MEV has matured into a billion-dollar industry, doubling from $550M when the ‘dark forest’ was first mapped in 2021. It's also spreading across chains, following trading activity.
Last December’s memecoin frenzy is a case in point. MEV bots siphoned $100M on @Solana during the hype around Trump’s re-election rally. Still, Ethereum is ground zero, accounting for 75% of all MEV extraction thanks to a longer head start and deeper liquidity.
Sandwich attacks are the most common form (~70%) of MEV extraction. Consider the image below, when a user tries to swap ETH for USDC with a 10% slippage tolerance.
A searcher bot spots the transaction in the mempool, wedges its own trade in front, nudges the AMM price up, then dumps right after you, pocketing the spread.
Forgetting to adjust slippage has cost unlucky traders $200k+ in a single swap. Jaredfromsubway.eth is one such bot who’s made over $10M from such attacks.
With increasing MEV activity, blockchains are beginning to take ideological stances. @BNBCHAIN is blacklisting infrastructure providers that include MEV transactions. @SeiNetwork is researching batch auctions to shrink the MEV pie.
Ethereum is moving towards Proposer-Builder Separation (PBS), a design that hands block ordering to specialised “builders” instead of validators. Transactions are pipelined across 5 stages: users, wallets, searcher, builder, and validator.
Builders scoop up raw transactions, package them into full blocks, then auction those blocks to validators who naturally pick the most profitable bundle. By carving out clear roles, PBS will keep validators honest while letting competition at the builder layer squeeze MEV back toward users.
Four approaches to reduce MEV:
1. Hiding: Conceal transactions until they are included in a block. Flashbots is the most popular relay protecting $43Bn+ in DEX volume. But this risks recreating Wall Street's dark pools. What begins as user protection can morph into insider privilege and Robinhood-esque order flow routing.
2. Exploiting: RFQ (Request-for-Quote) models like @PythNetwork’s Express Relay turn market makers against each other. When you request a swap, market makers compete to offer you the best execution price. Requires reliable 24/7 market makers with deep liquidity.
3. Minimising: @CoWSwap processes orders in batches and auctions the entire group at the same clearing price. With all orders executed simultaneously, there's no transaction ordering to exploit. CoWSwap has done $100B+ this way, eliminating the "arms race" for speed.

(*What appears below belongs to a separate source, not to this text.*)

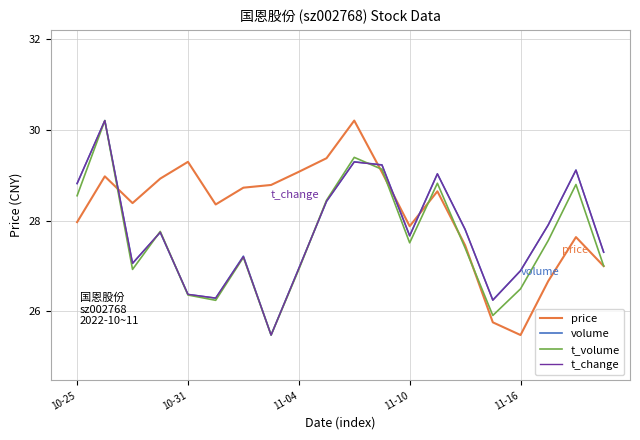

Which series has the largest total across all categories?

price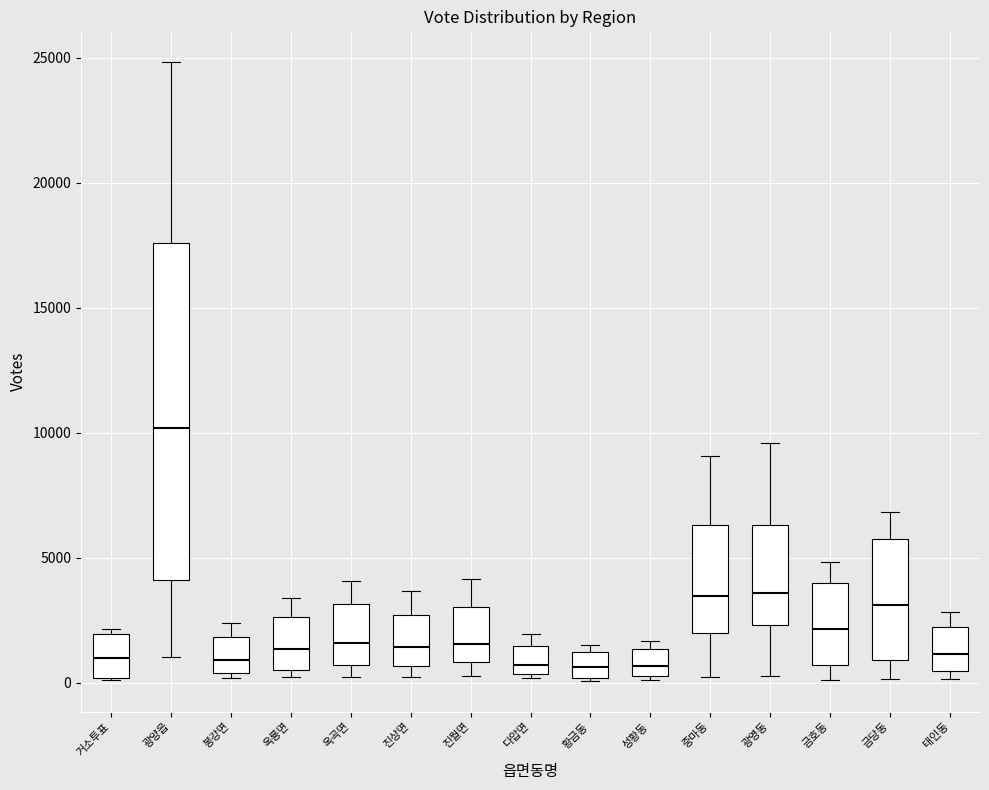

Which box has the highest median line?

광양읍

4. Recycling: If MEV is inevitable, capture and redistribute it. @Arbitrum's TimeBoost auctions a 200ms "express lane" every minute, with an estimated revenue of $30M flowing to ARB DAO yearly. @jito_sol redistributes 3% of MEV to JitoSOL stakers.
We're watching a familiar movie on a brand new screen. Wall Street's dark pool story is playing out on-chain. It’s only a matter of time before heavyweight market makers like Goldman Sachs and Morgan Stanley, who have experience with traditional auction models, join the game.
The most promising frontier? Layer 2s are baking MEV-resistant designs and experimenting with auction mechanisms that TradFi couldn't implement due to regulatory constraints.
Our thesis remains: blockchains are money rails, and products that move money often will emerge as winners in crypto's next evolution.